### Work to be completed
Answer with a number only: how many lines of the data contain "deeper"?

(Scene geometry reasoning data)

* * * * *

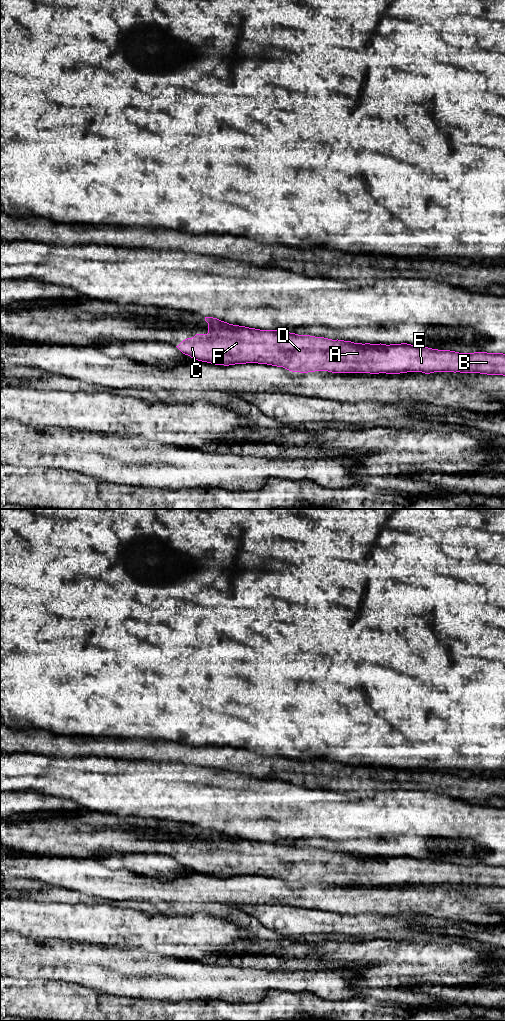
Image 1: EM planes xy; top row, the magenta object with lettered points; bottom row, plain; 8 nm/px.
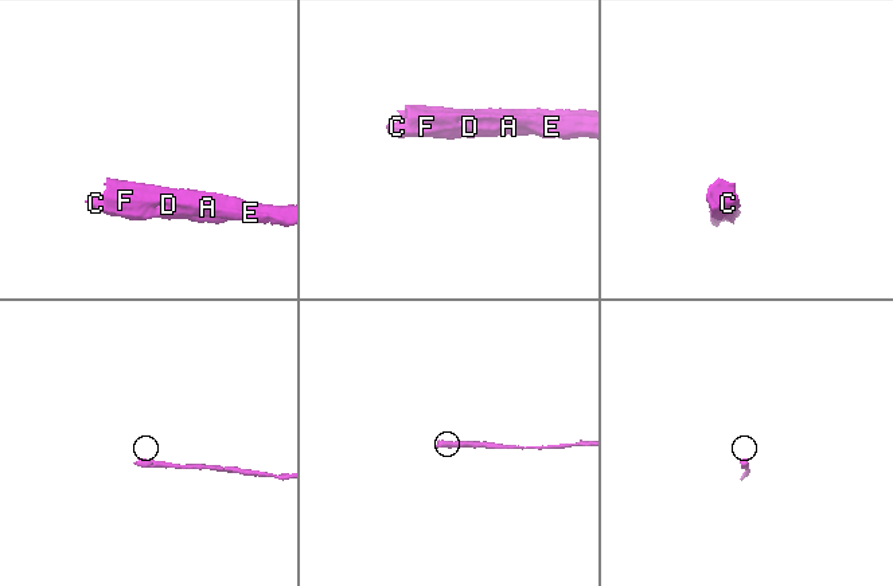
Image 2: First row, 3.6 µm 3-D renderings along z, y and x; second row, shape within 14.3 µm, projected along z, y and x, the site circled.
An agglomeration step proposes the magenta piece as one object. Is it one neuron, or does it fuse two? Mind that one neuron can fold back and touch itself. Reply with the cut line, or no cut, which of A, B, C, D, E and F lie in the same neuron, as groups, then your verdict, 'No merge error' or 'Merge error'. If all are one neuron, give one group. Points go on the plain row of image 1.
No split. Groups: A B C D E F. No merge error

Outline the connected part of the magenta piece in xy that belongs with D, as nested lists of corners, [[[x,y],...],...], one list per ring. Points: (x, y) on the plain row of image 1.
[[[205,829],[207,846],[196,846],[176,858],[183,866],[194,872],[215,877],[246,875],[267,876],[283,879],[292,884],[308,885],[328,883],[332,885],[400,886],[407,884],[460,884],[505,888],[505,866],[503,865],[459,865],[417,859],[407,855],[370,856],[332,852],[324,849],[298,847],[284,842],[260,842],[233,837],[213,829]]]

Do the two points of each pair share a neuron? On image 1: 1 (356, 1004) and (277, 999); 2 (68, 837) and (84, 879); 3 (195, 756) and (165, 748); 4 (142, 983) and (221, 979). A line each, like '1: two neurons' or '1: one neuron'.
1: one neuron
2: two neurons
3: one neuron
4: one neuron

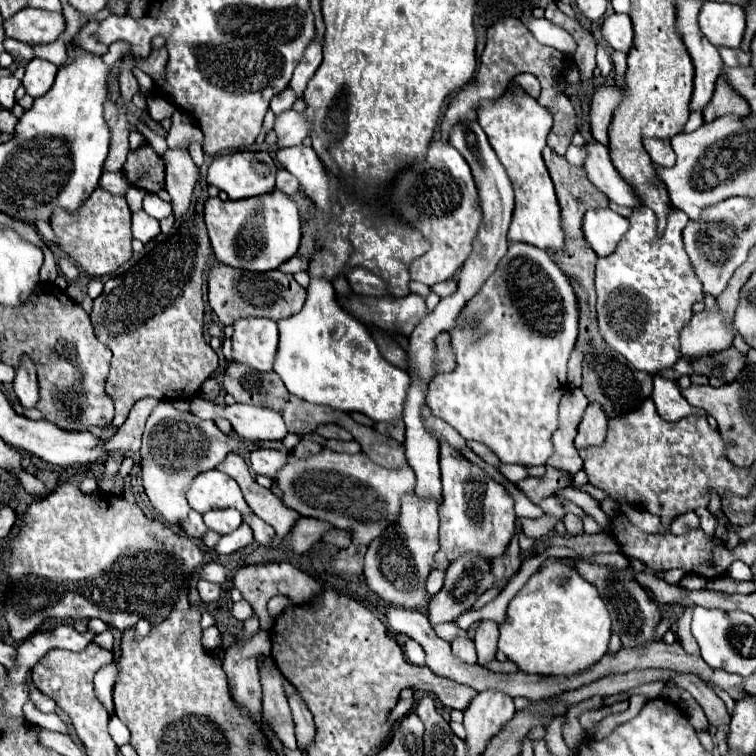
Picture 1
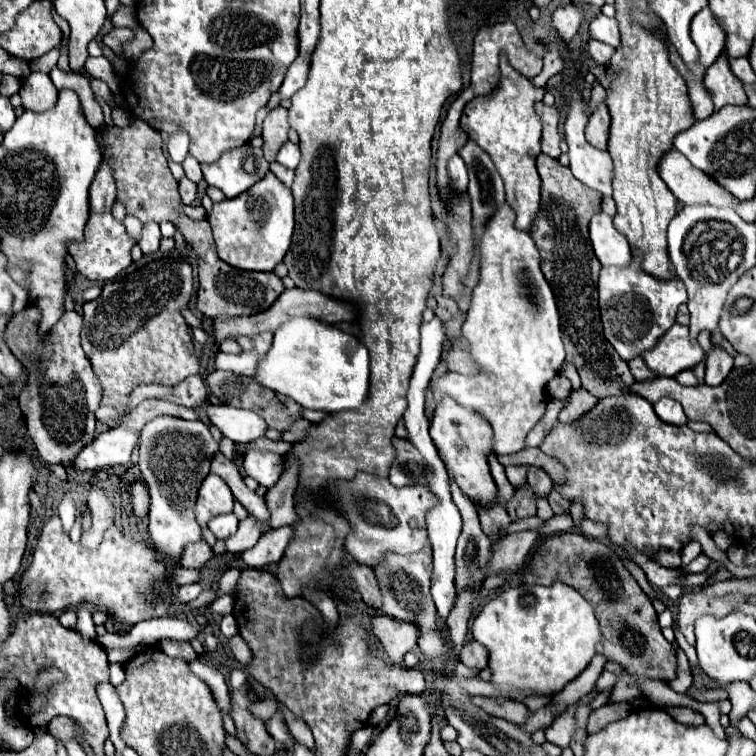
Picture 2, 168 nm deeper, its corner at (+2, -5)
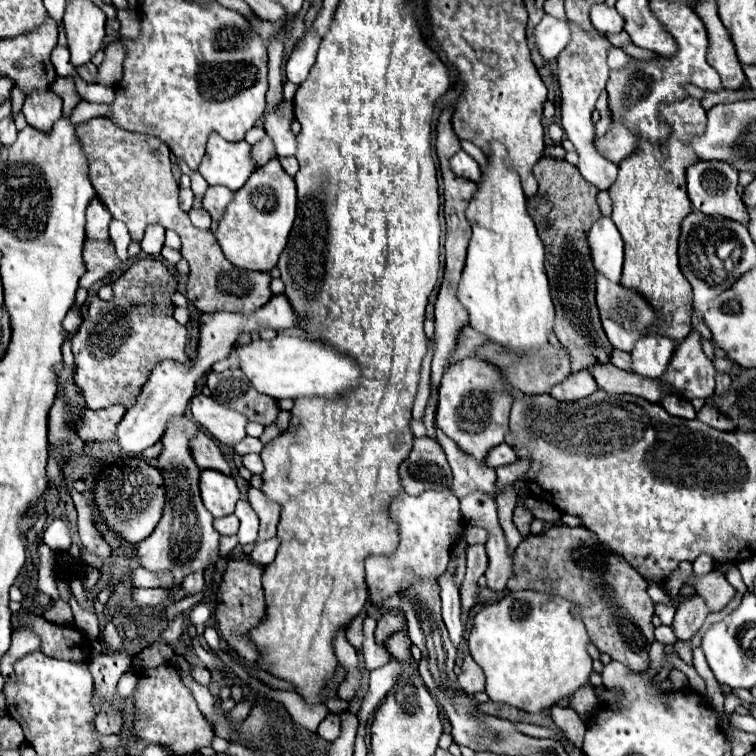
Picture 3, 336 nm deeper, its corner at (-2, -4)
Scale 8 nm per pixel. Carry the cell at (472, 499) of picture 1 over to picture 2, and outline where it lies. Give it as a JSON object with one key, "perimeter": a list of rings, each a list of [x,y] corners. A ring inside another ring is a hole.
{"perimeter":[[[444,397],[444,401],[440,401],[434,411],[430,423],[430,437],[436,449],[442,453],[450,477],[458,483],[464,495],[482,505],[498,499],[496,483],[488,467],[488,455],[492,453],[492,427],[488,425],[488,421],[484,421],[484,417],[480,417],[480,413],[472,413],[462,405],[456,405],[456,401],[452,401],[450,397]]]}

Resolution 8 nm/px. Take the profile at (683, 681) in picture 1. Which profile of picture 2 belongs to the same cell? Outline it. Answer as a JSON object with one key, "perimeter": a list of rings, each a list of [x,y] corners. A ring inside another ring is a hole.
{"perimeter":[[[560,533],[542,539],[522,573],[522,583],[550,585],[556,581],[574,587],[592,605],[602,631],[602,641],[596,649],[600,655],[608,661],[616,661],[622,669],[638,677],[664,681],[672,681],[676,677],[676,657],[672,653],[672,645],[660,633],[652,601],[610,545],[584,537],[582,533]]]}

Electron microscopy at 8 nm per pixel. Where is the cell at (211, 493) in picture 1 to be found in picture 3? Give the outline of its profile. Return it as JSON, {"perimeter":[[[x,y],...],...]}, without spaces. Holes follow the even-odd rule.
{"perimeter":[[[202,470],[200,474],[200,492],[206,510],[214,516],[228,516],[234,512],[234,506],[240,498],[236,482],[232,476],[224,476],[220,472]]]}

* * * * *

### Solution for this exercise
2